我能拿你怎么办呢?历史上,毕竟你才是绵亿的生母啊!思量半晌,我终于悠悠叹了一口气——
“欣荣啊,王爷把你丢给我,终是念了你伺候他多年的情分的,知道了吗?按照王爷的脾气,背叛他的人都只有一个下场,那就是当场打死。你跟了他这么多年,难道还不明白他的脾气吗?”
“欣荣……知错了……知错了……”
“我知道你深爱王爷,我这个嫡福晋横『插』了进来,让你心里难受。可是你也想想,我心里是不是也难受?今天若果不是我坐这个位置,换了别人,你是不是也难受?或者会更难受?我要是不容你,你以为你还有今天的位置吗?”
“欣荣,下回不敢了,真的不敢了……”
“你起来吧,坐下,我们好好谈谈。
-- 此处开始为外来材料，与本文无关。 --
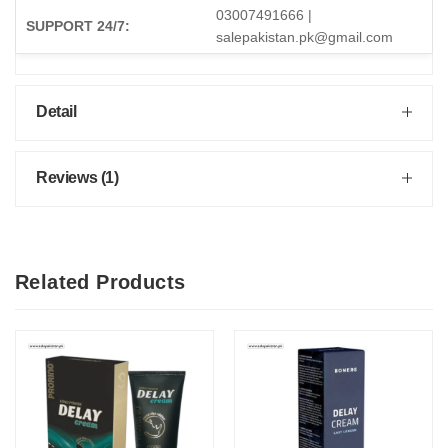
03007491666 |
SUPPORT 24/7:
salepakistan.pk@gmail.com
Detail
Reviews (1)
Related Products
”看不惯她这么低三下四的样子!堂堂荣亲王侧福晋,怎么就这德行?
欣荣这才从地上爬起来,战战兢兢地,只坐下半个屁股。半低着头,不停地流着眼泪。
“欣荣你姓什么?”我端起茶杯,抿了一口。
“妾身姓索绰罗。”欣荣小心回答道。
我看她一眼,“错了。你再想想你姓什么?”
“错了?”阿玛就是姓索绰罗啊,难道,自己不是阿玛的亲生女儿?
我一看她一脸的不可思议,就知道她想歪了。轻轻笑了一声,“你应该姓‘爱新觉罗、索绰罗’,懂吗?你已经是王爷的人了,你跟王爷,跟我,才是一家人,明白吗?我说句不好听的,将来哪怕是你娘家哪个被皇上诛了九族,都有王爷可以护着你。因为你是嫁出去的女儿,泼出去的水,你不再是索绰罗氏的人了。你说话办事的时候,都应该想想这个道理,什么话该说,什么话不该说,你都应该仔细想想。”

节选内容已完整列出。